Por más que me oponía al destino, el día del concierto de Madonna llegó y yo ya tenía el boleto en mi mano. Los detalles de cómo lo conseguí me los ahorro pero cabe aclarar que no tuve que hacer ningún favor oral a nadie, aunque estuve más que dispuesto a hacerlo una vez flanqueado por una ansionsa multitud que no dejaba pasar al vendedor de cerveza. Y uno, como la esperada diva pop, también necesita lubricarse, aunque en diferentes áreas -afortunadamente.
Después de chutarnos una sesión electrónica de un tal Paul Oakenfield que pareciera sacado de un antrucho de la Zona Rosa regentado por Tito Vasconcelos, y ante la impaciencia de mis acompañantes sonoguachos que le gritaban ¡"Ya sal, mamacita. Así como estés"!, la madre de tres y putativa de una multitud de más de 50 mil personas salió, abierta de patas (a los 50 eso tendría que regularse), sentada en su trono y cantando la canción que dá título a su último disco (uno de los más regulares de su carrera) mientras ondeaba un bastón, no sé si como guiño a su edad o por verdadera necesidad de soporte.
La tipa será muy sticky, pero de sweet no tiene ni el labial. Es más bien una madrota que jamás dice please y ordena a diestra y siniestra, entre pasos de unas coreografías que serían la delicia de una clase extendida de aerobics o kickboxing. Negada a ceder su estafeta, la diva se apoya en todo lo que ahora suena cool (Pharrell, Kanye, ¿Britney?, Justin) y le imprime su sello a riesgo de sonar fuera de lugar. Sus riesgosas propuestas escénicas (musicalmente nunca ha sido muy osada) cedieron su lugar a un espectáculo para disfrutar, sin rebuscamientos ideológicos y muchos aciertos estéticos, impresionando con su precisión y eficiencia.
Es admirable la energía de la mujer, incluso contagiosa. Salvo cuando se pone en plan Dama de la Canción interpretando You must love me como quien quiere demostrar lo que nadie le está pidiendo. Su mejor momento fue la versión guitarrera de su clásico Borderline, coreado por toda la multitud. También resultó bastante fastidioso su set gipsy con un montaje deudor de Emir Kusturica. Tengo la impresión que la mujer no distingue entre los folclores y asume que los mexicanos seremos felices viendo olanes y bailaores y oyéndola dándonos clases de su peor español. Ándile!
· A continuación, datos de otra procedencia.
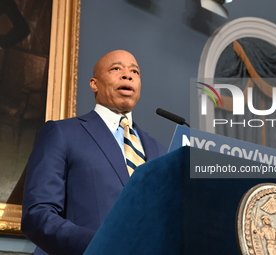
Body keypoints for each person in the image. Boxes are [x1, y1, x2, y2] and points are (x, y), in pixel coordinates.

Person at [21, 50, 167, 255]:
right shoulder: (62, 133)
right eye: (116, 68)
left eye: (135, 71)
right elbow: (37, 214)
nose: (128, 75)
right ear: (94, 84)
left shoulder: (160, 151)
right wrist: (101, 245)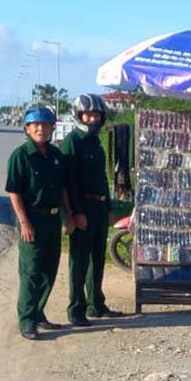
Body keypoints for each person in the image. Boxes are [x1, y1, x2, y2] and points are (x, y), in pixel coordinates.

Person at [5, 104, 75, 340]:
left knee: (49, 270)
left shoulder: (56, 156)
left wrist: (69, 215)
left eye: (45, 125)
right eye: (36, 125)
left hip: (53, 219)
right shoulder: (20, 156)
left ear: (52, 129)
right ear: (27, 129)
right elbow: (14, 192)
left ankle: (38, 313)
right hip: (32, 218)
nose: (41, 129)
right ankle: (26, 321)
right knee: (31, 271)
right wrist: (24, 222)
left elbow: (64, 188)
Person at [61, 93, 124, 326]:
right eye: (89, 114)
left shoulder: (96, 143)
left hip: (98, 206)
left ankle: (96, 304)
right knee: (79, 261)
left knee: (98, 259)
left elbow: (102, 178)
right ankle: (76, 308)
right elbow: (69, 183)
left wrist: (108, 208)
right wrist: (76, 212)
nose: (93, 118)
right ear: (79, 115)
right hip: (82, 206)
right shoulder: (73, 141)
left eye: (97, 114)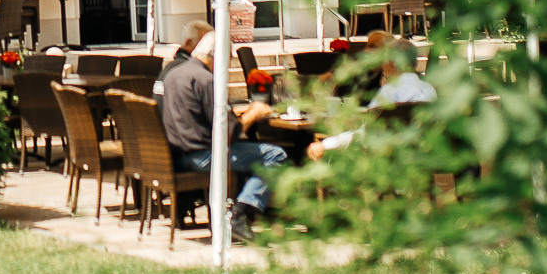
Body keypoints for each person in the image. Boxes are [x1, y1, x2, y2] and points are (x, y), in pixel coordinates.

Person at [158, 31, 291, 243]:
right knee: (276, 155)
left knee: (255, 153)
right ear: (217, 57)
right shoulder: (207, 80)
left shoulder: (174, 74)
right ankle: (240, 215)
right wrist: (253, 113)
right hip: (204, 155)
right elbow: (229, 133)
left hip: (178, 153)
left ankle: (243, 209)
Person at [308, 31, 436, 159]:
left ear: (391, 63)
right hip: (423, 159)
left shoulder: (389, 92)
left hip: (389, 162)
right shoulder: (429, 89)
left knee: (321, 150)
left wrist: (326, 144)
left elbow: (365, 134)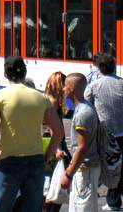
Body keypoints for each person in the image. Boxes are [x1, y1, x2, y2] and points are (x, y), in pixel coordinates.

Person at [0, 56, 64, 212]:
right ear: (25, 73)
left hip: (9, 162)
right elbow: (59, 132)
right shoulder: (42, 98)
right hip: (35, 161)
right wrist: (46, 157)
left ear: (6, 74)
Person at [85, 54, 123, 211]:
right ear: (114, 67)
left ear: (99, 68)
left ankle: (113, 202)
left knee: (110, 165)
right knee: (118, 162)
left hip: (107, 130)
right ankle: (120, 187)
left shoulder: (94, 86)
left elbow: (86, 107)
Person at [60, 73, 100, 212]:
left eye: (65, 85)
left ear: (71, 88)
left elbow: (82, 147)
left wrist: (68, 174)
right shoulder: (84, 107)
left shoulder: (83, 113)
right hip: (86, 168)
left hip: (85, 170)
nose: (63, 89)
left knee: (81, 208)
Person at [43, 72, 71, 212]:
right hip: (56, 145)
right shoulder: (52, 102)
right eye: (64, 84)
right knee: (55, 186)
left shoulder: (50, 100)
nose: (66, 88)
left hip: (56, 144)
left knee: (54, 186)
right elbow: (51, 128)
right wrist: (57, 150)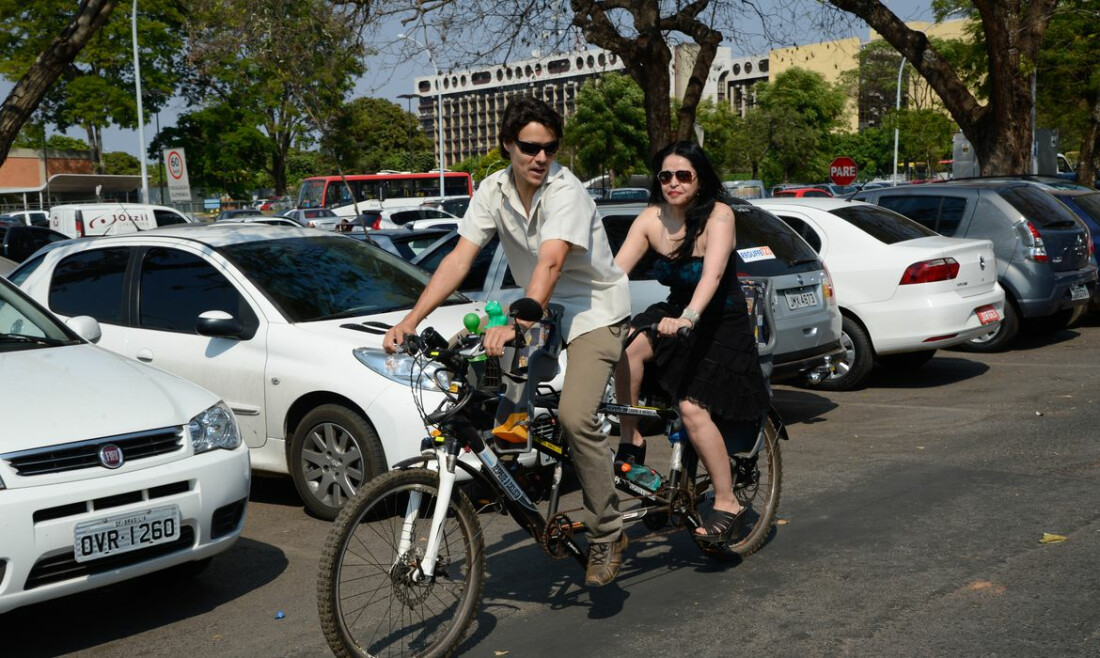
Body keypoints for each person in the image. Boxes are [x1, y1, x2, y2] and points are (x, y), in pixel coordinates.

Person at [382, 96, 632, 587]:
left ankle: (607, 530)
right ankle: (524, 470)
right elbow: (458, 260)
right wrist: (410, 320)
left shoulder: (566, 190)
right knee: (486, 381)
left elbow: (551, 264)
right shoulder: (493, 190)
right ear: (507, 146)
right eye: (529, 147)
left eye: (550, 148)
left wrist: (518, 325)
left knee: (575, 415)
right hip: (538, 305)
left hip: (594, 309)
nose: (540, 157)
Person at [612, 140, 771, 542]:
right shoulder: (651, 219)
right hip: (676, 313)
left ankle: (726, 501)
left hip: (720, 321)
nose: (674, 183)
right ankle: (630, 439)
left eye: (684, 175)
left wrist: (688, 317)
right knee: (625, 347)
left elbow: (712, 276)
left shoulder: (719, 216)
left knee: (691, 408)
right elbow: (613, 274)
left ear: (700, 180)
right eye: (666, 176)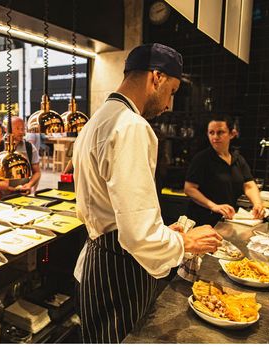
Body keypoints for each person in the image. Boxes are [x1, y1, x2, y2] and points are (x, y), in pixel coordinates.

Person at [72, 43, 222, 343]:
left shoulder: (95, 121)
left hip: (97, 266)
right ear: (157, 78)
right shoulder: (131, 126)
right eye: (173, 91)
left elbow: (118, 214)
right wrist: (185, 241)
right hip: (118, 272)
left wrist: (162, 232)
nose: (170, 104)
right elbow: (137, 234)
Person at [184, 115, 265, 226]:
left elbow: (249, 185)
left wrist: (257, 204)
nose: (215, 137)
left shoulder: (238, 159)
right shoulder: (201, 159)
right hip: (202, 221)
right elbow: (189, 189)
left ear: (232, 134)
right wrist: (214, 206)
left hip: (226, 220)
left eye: (220, 132)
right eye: (211, 132)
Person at [0, 116, 41, 195]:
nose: (21, 132)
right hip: (0, 194)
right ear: (6, 129)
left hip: (23, 193)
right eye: (17, 129)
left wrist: (29, 184)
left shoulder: (30, 148)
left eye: (23, 129)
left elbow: (37, 172)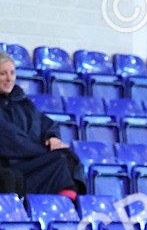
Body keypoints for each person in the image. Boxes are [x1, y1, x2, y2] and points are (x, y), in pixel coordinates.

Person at [0, 54, 86, 199]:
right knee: (60, 158)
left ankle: (68, 203)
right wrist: (44, 151)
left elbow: (44, 122)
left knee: (68, 157)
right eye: (3, 73)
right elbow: (11, 140)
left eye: (12, 73)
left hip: (32, 159)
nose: (9, 79)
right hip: (11, 164)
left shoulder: (21, 101)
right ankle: (65, 202)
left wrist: (51, 137)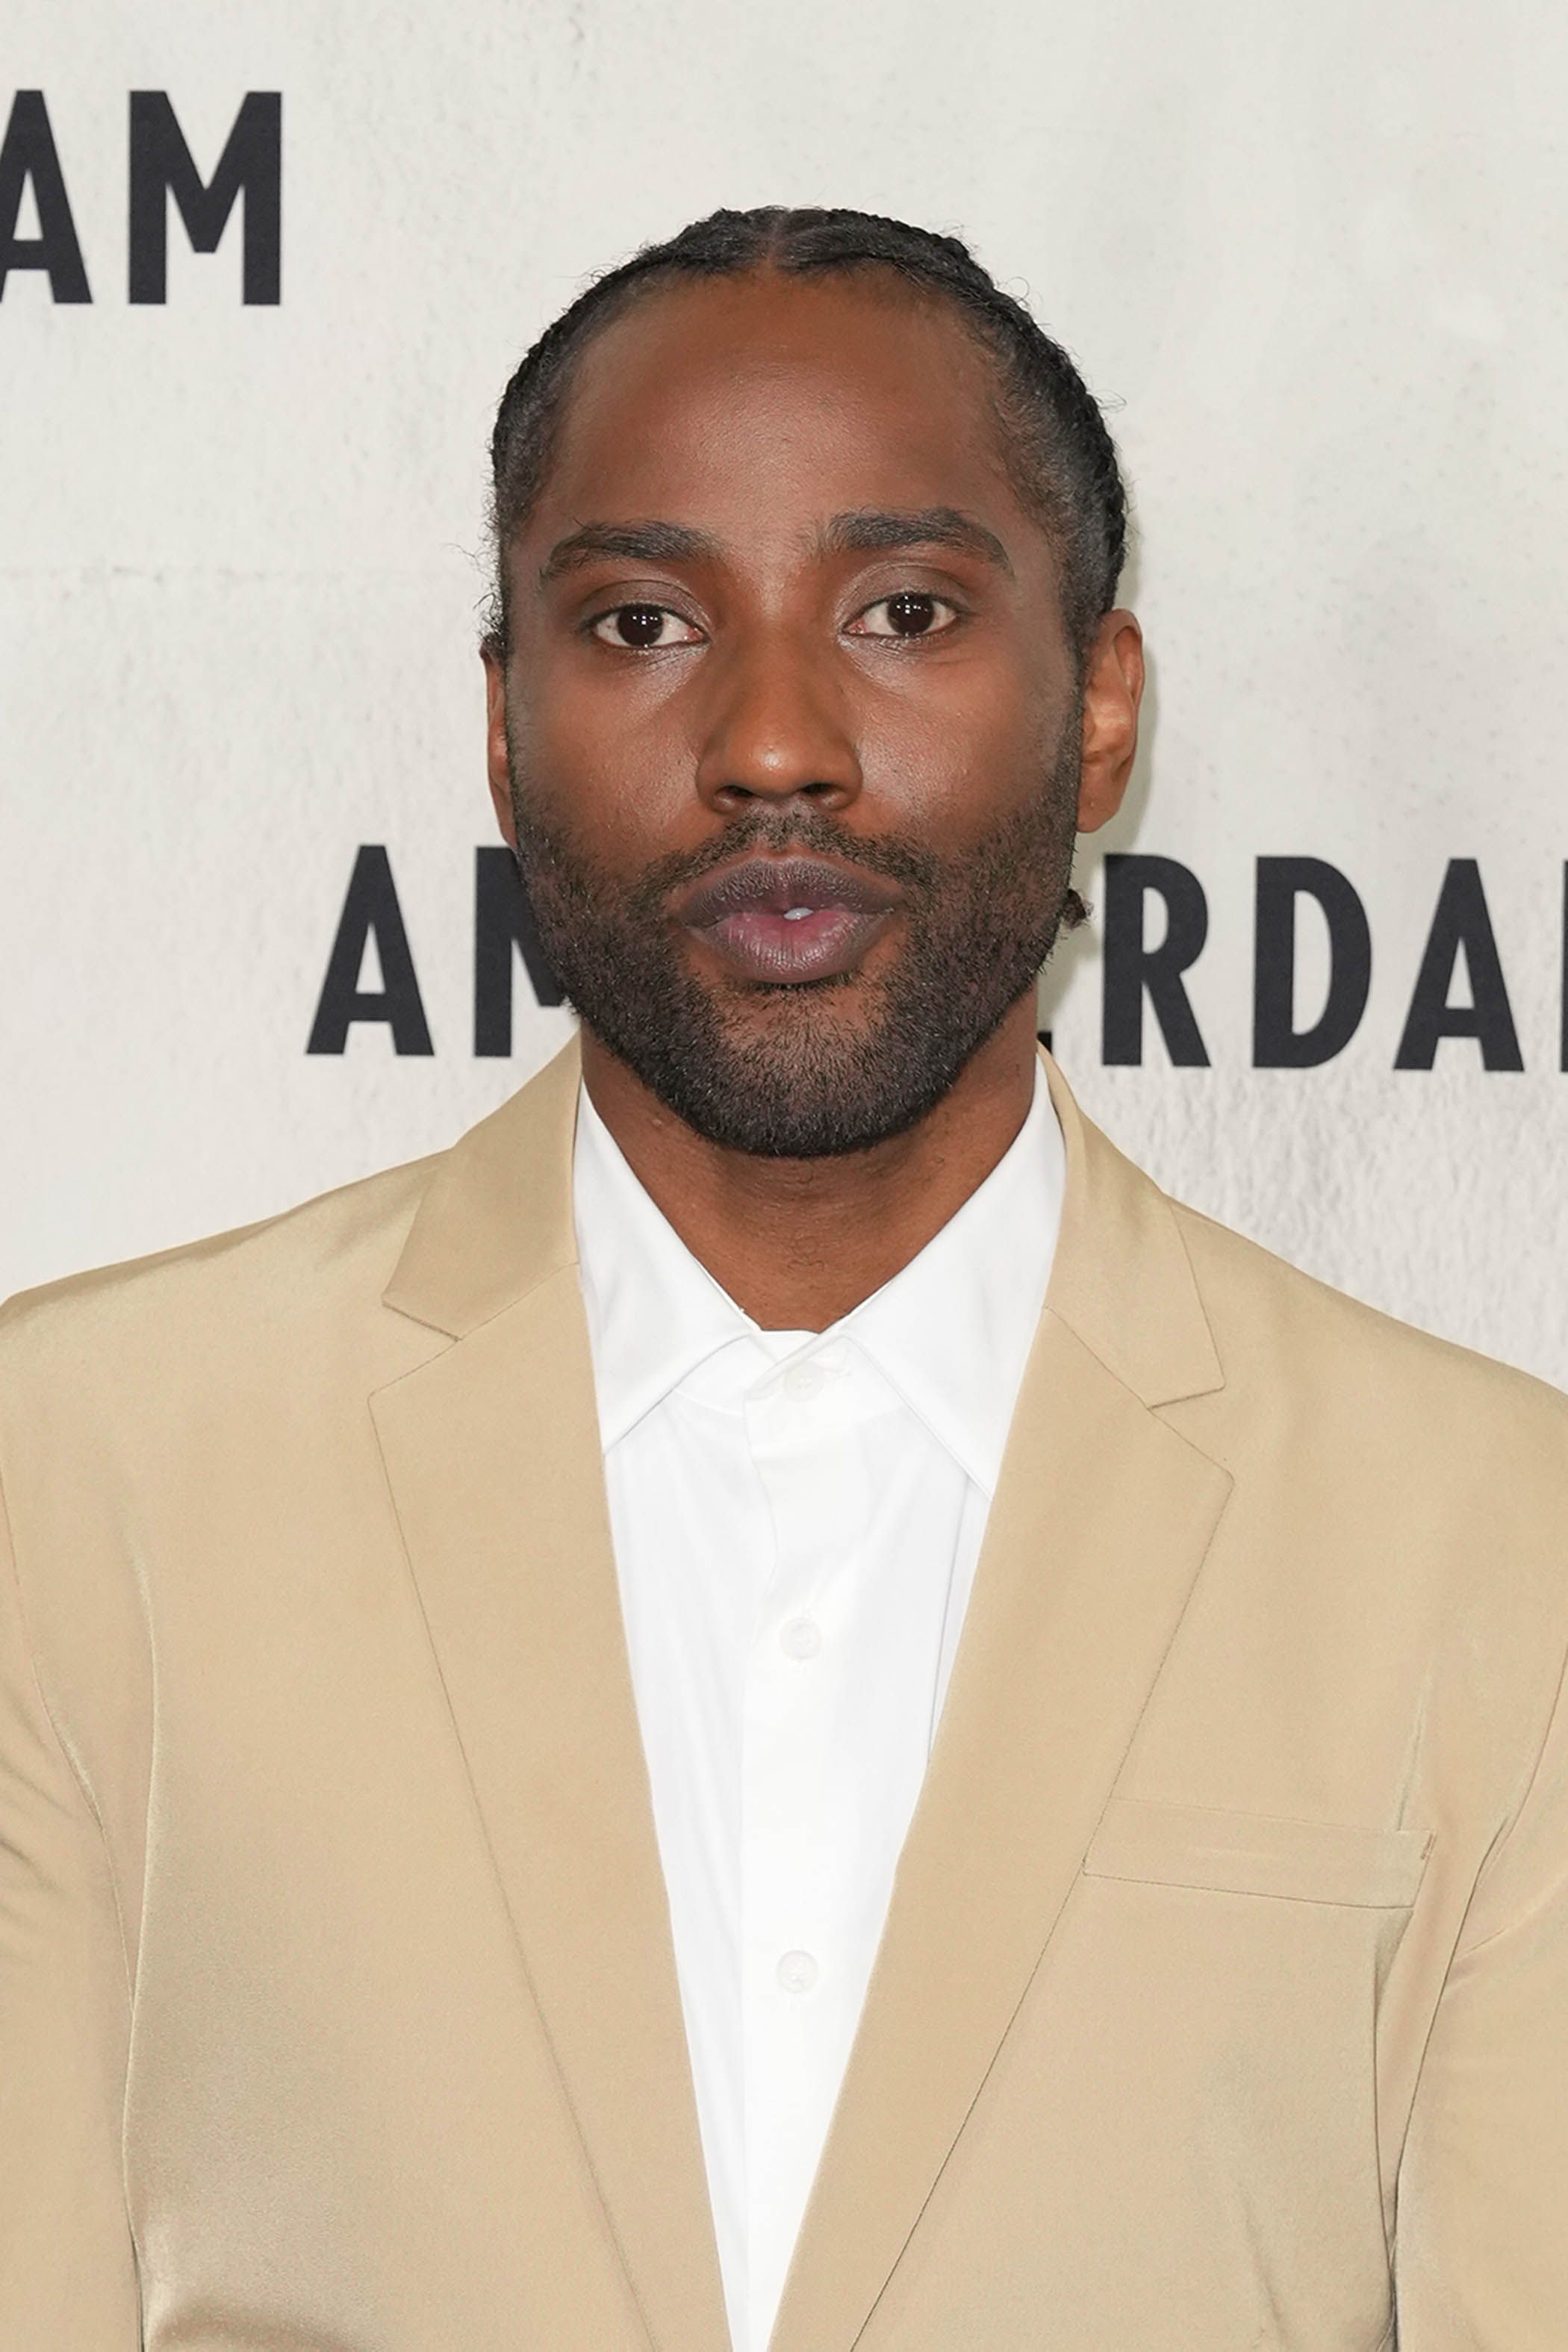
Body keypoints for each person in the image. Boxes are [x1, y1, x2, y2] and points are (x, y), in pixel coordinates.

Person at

Más que satisfechos salimos junto con la multitud, borrachos, dando y recibiendo empujones y cantando las mañanitas en un taxi rumbo al centro histérico al cumpleañero de la noche. La seguimos en una fiesta quesque chic, de trago gratis y mucha pose. El numerito de las celebridades mezcladas con artistas y funcionarios de la cultura nacional, en un precioso recinto no fue suficiente para retenernos, así que nos fuimos a cantar a Timbiriche y demás retrocidades al antro que está a punto de ser insoportable por culpa de tanto cabaretito que no encuentra su norte desde que les cerraron su catedral. FIN.